**Directive:** Write out the records below word for word, please.

═════ Input records

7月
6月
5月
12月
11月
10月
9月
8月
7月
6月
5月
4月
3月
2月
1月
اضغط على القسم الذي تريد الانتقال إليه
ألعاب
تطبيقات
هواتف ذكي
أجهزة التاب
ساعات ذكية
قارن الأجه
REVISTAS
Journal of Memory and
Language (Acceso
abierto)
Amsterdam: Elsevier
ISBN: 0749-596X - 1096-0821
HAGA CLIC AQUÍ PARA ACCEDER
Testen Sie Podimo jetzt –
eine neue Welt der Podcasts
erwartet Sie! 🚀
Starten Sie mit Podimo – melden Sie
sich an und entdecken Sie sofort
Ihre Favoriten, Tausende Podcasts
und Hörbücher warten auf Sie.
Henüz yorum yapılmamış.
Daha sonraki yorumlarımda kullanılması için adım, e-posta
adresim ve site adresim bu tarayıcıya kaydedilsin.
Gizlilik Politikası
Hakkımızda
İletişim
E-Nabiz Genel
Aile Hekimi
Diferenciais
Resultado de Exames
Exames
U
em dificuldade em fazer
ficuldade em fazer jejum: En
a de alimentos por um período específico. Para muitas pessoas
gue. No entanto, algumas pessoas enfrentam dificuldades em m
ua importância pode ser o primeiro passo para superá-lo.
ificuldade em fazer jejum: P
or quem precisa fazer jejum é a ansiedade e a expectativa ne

══════════

**Finished task:**
7月
6月
5月
12月
11月
10月
9月
8月
7月
6月
5月
4月
3月
2月
1月
اضغط على القسم الذي تريد الانتقال إليه
ألعاب
تطبيقات
هواتف ذكي
أجهزة التاب
ساعات ذكية
قارن الأجه
REVISTAS
Journal of Memory and
Language (Acceso
abierto)
Amsterdam: Elsevier
ISBN: 0749-596X - 1096-0821
HAGA CLIC AQUÍ PARA ACCEDER
Testen Sie Podimo jetzt –
eine neue Welt der Podcasts
erwartet Sie! 🚀
Starten Sie mit Podimo – melden Sie
sich an und entdecken Sie sofort
Ihre Favoriten, Tausende Podcasts
und Hörbücher warten auf Sie.
Henüz yorum yapılmamış.
Daha sonraki yorumlarımda kullanılması için adım, e-posta
adresim ve site adresim bu tarayıcıya kaydedilsin.
Gizlilik Politikası
Hakkımızda
İletişim
E-Nabiz Genel
Aile Hekimi
Diferenciais
Resultado de Exames
Exames
U
em dificuldade em fazer
ficuldade em fazer jejum: En
a de alimentos por um período específico. Para muitas pessoas
gue. No entanto, algumas pessoas enfrentam dificuldades em m
ua importância pode ser o primeiro passo para superá-lo.
ificuldade em fazer jejum: P
or quem precisa fazer jejum é a ansiedade e a expectativa ne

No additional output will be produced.